For a restaurant that specializes in just one thing, Elbows Mac n' Cheese is busy in every sense of the word. On a Friday night, the downtown Brea, fast-casual restaurant is so packed that people prowl around patrons finishing their meals, waiting to pounce on soon-to-be empty chairs.
The menu is just as busy: It boasts nearly 20 varieties of macaroni and cheese, as well as some salads, sandwiches, and a carb-laden appetizer menu with five variations on French fries, not including the pretzel bites and fried mac n' cheese bites. They also inexplicably offer pizza and beignets.
The restaurant's desire to provide menu variety is overwhelming, a feeling that spills out into the tiny square space. It appears divided between two concepts: modern whimsy and rustic Americana. The child-like Comic Sans menu headings and ridiculous dish titles (Do You Want a Pizza Me, for macaroni with pepperoni), bright orange walls, and booths with orange and gray pillows are in stark contrast with the adjacent brick walls and raised wood tables.
While the pungent smell of cheese wafting through the air is potentially appealing, it's headache-inducing when coupled with the hype-driven crowd and busy space, stuffy from the sardine-packed bodies.
Once you manage to order at the counter and find a free table, your food will take much longer than a fast-casual place should, as the young servers circle the entire floor before figuring out who ordered what.
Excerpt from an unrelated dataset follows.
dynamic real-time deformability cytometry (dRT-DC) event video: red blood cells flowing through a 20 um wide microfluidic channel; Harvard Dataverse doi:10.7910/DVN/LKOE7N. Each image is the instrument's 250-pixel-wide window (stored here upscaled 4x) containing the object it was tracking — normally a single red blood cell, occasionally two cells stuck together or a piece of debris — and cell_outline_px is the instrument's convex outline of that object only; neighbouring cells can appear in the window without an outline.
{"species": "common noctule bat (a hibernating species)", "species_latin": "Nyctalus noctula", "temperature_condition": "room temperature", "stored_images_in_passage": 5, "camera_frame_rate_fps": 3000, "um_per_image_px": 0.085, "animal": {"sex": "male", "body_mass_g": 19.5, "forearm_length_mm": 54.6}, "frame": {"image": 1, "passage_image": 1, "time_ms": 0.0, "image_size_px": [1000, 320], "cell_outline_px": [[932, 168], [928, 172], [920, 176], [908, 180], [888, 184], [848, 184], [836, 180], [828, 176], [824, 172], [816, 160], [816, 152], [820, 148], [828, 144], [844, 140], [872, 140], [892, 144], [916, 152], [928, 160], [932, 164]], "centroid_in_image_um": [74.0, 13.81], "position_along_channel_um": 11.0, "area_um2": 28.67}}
One could argue that Elbows Mac n' Cheese is still finding it's legs, and hiccups should be forgiven, but they've run a successful location in Cerritos for three years. Ambiance and service basics should not elude them.
Is the macaroni and cheese good? Sure: It's embellished noodles and béchamel. Even the blue-box variety of mac n' cheese is good. Elbows Mac n' Cheese is certainly a step above dorm room easy-mac, but you'll pay for that altitude. The regular portion averages $10, while the barely discernible larger portion is $12+.
According to the cashier, When Pigs Fly is the most popular macaroni. A mix of gruyere, swiss and applewood bacon, it comes out sizzling in an untouchably hot, round ceramic baking dish. Rich is an understatement: the dish should be followed by a prompt nap. The smoky bacon is a bit overwhelming, but bacon-fiends may enjoy that. The breadcrumb and cheese topping forms an impenetrable crust around the edges, made even more so by the flimsy plastic fork provided. Nevertheless, that textural contrast is welcome. Gruyere and swiss are wonderful melting cheeses, though their strong flavors compete with the smoky bacon. I made the mistake of downing this with a bottled cream soda: the cloying soda coated my mouth just as badly as the rich macaroni.
Easy Cheesy Caprese, a bruschetta and macaroni hybrid, is brighter, though I'd hesitate to call anything at Elbows light. Mozzarella, parmesan, garlic, basil and tomatoes mingle with the noodles, repeated in a decent bruschetta topping. It smells heavenly, but where flavors and smell are bright, texture lacks. This dish is soupier than When Pigs Fly, perhaps due to the higher water content of mozzarella. It also came out lukewarm because of the cold bruschetta topping.
The appetizers seem superfluous: who wants an order of fried potatoes on a stick right before a gruyere, bacon and noodle bomb?
As it stands, the only difference between brewery-restaurant macaroni and Elbows' is menu variety and ridiculous dish names printed in Comic Sans. And there is never a legitimate use for Comic Sans.